— Войска будут защищать Банска-Бистрицу до последней возможности, — сказал он. — Мы все готовы лечь в окопы и драться до последнего патрона.
На это Гусак заметил:
— Генералы должны отдавать приказы. В окопах пусть сражаются солдаты. Есть ли приказ защищать Банска-Бистрицу до конца и будет ли он выполнен? Что предусмотрено, если город отстоять не удастся? Когда наконец армия получит четкие указания о переходе на партизанские методы борьбы в случае вынужденного отхода в горы?
Виест повторил, что повода для беспокойства нет. Все, что необходимо, командование армии делает. Во всяком случае, недели три еще будут идти бои за наиболее укрепленные пункты повстанческой территории.
— Вы думаете продержаться в Бистрице три недели? — вмешался в разговор Шверма. — Но как?
— Если не в Бистрице, то в Доновалах во всяком случае, — ответил Виест. — Там местность и наши силы позволяют держать длительную оборону.
— А что думаете вы, товарищ Асмолов? — обратился ко мне Шмидке.
— Мое мнение всем известно, — отозвался я. — Партизанская война в горах. Другого выхода нет. Еще не поздно кое-что предпринять. Войска должны иметь прямой приказ продолжать борьбу в горах вместе с партизанами.
Вечером 25 октября мы собрались на квартире у Гусака. Были Шмидке, Шверма, Рашла и некоторые другие коммунисты. Наметили ближайшие и дальнейшие задачи, составили призыв к населению Банска-Бистрицы, который был наутро развешан на улицах города.
От Гусака мы со Швермой отправились к себе. Тут уже был Цареградский, прибывший с аэродрома «Три дуба». Он доложил, что полковник Чирсков получил приказ убыть в Советский Союз. Документы Главного штаба отправлены в Украинский штаб партизанского движения одним из последних рейсов.
Все стали укладываться спать.
В тот момент мы еще не знали, что назавтра нам придется покинуть Банска-Бистрицу. Все-таки была какая-то надежда, что армия будет защищать город и уж во всяком случае не отступит от него без боя. Но эти надежды не оправдались. Отправившись с утра в Главный штаб, где уже находился Шмидке, я узнал, что штаб Виеста убыл в Доновалы.

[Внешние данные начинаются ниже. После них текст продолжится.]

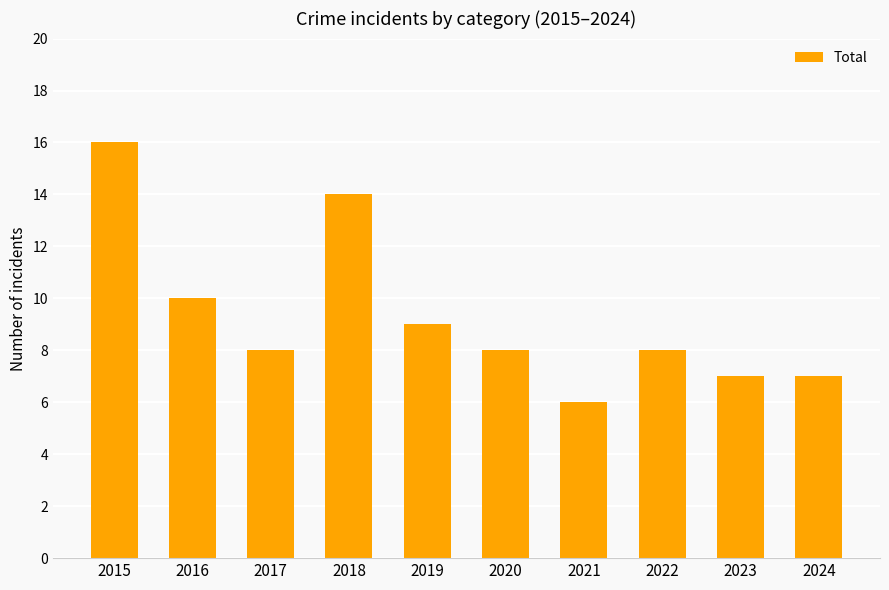

What is the change in value from 2016 to 2022?

-2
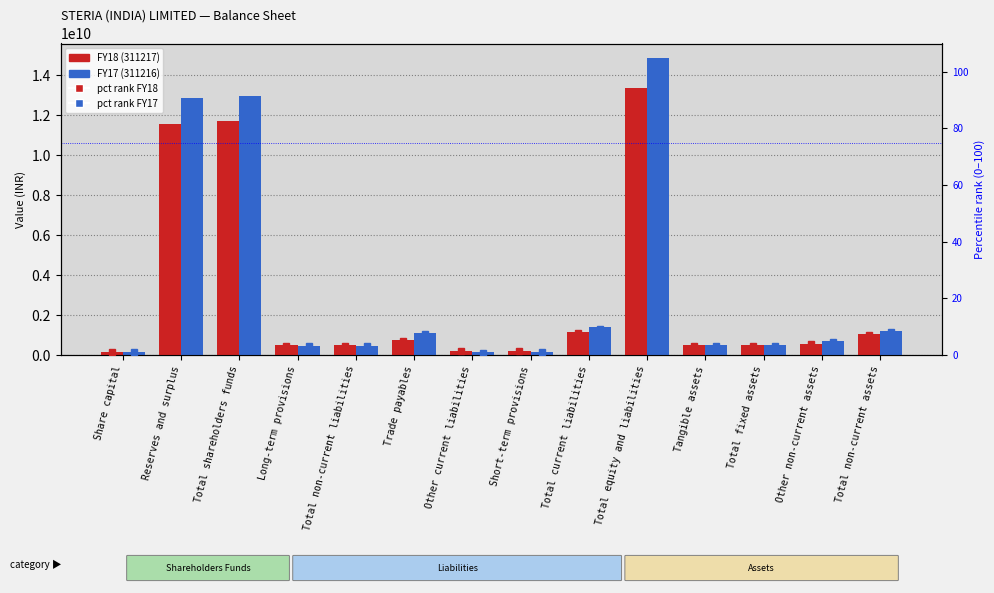

What is the difference between the highest and lowest values at Tangible assets?

484139996.8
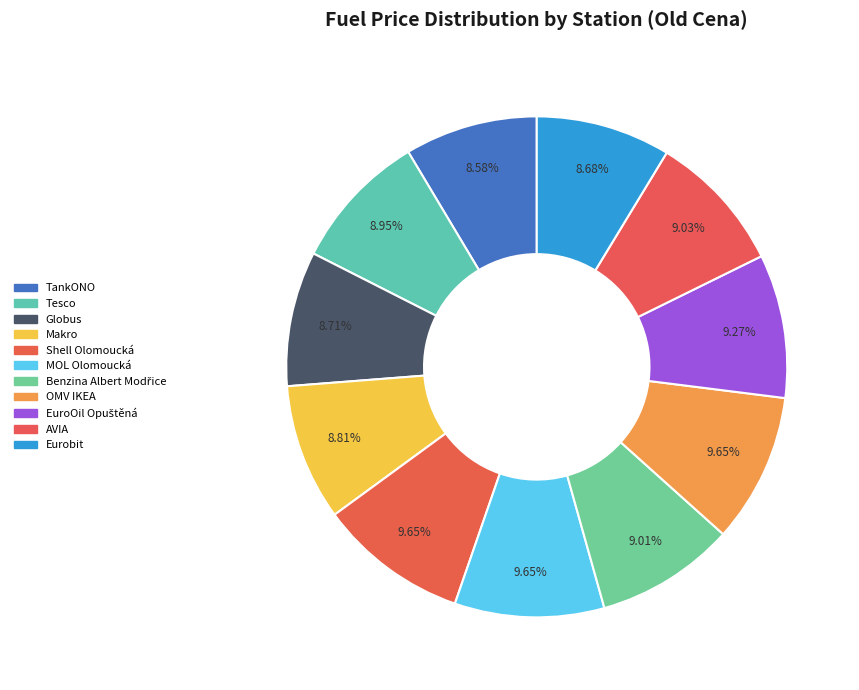

What percentage is the AVIA slice, to the nearest percent?

9%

— Как это понимать? — спросил я.
— Не знаю, — отозвался Шмидке. — Похоже, что начинают оправдываться наши худшие опасения.
Подошел капитан Кухта:
— Какие будут распоряжения?
Я связался по телефону со штабом бригады Егорова, располагавшимся в селе Гарманце по пути в Доновалы. Ответил начальник штаба бригады Ржецкий.
— Как обстановка? — спросил я.
— Нас бомбят, — отозвался он, — везде немцы, мы в окружении.
— Партизаны всегда действуют в окружении, товарищ Ржецкий, а немцы в Словакии повсюду. Передайте Егорову: Главный штаб сейчас выезжает к вам.
Едва Главный штаб партизанского движения Словакии успел добраться до штаба Егорова, как началась бомбежка Старых гор и дороги на Доновалы, забитой войсками и беженцами. Оказавшись в стороне от бомбового удара, мы с болью в сердце наблюдали за безжалостной расправой гитлеровских летчиков над дезорганизованной армией повстанцев. Отход армии не прикрывался зенитной артиллерией, хотя в армии она имелась.
В три часа дня и мы двинулись в Доновалы. Не успели выйти, как снова услыхали взрывы бомб. Гитлеровцы сделали налет па Старые горы, где мы только что находились. Одновременно вражеские самолеты появились над рекой и лесом.
В тот день стояла прекрасная погода. Октябрьское солнце заливало все вокруг ярким светом. Когда мы пришли в долину, день уже клонился к вечеру, но было еще светло. Стрельба и бомбардировка на. время утихли. Видимо, самолеты ушли на базу за. новым бомбовым грузом. Поляна, поле и лес были усеяны трупами и ранеными, которые звали на помощь. Однако санитаров нигде* не было видно.
Еще день назад тут, в долине Старых гор, на подступах к Доновалам, была сильная оборона. Теперь от нее ничего не осталось. «В узкую долину Старых гор набилось неописуемое множество солдат, гражданских лиц, автомобилей, повозок, оружия, снаряжения и прочего, — пишет Г. Гусак в книге «Свидетельство о Словацком национальном восстании». — Лучших целей для немецких бомбардировщиков и не требовалось… Но даже потери не принесли такого вреда, как возникшая на дороге паника среди солдат и гражданского населения. Начинался полный развал армии. Дисциплина была нарушена. В частях началось брожение, появилось стремление во что бы то ни стало спасти свою жизнь. Начались разговоры об отступлении, бегстве, разложении армии».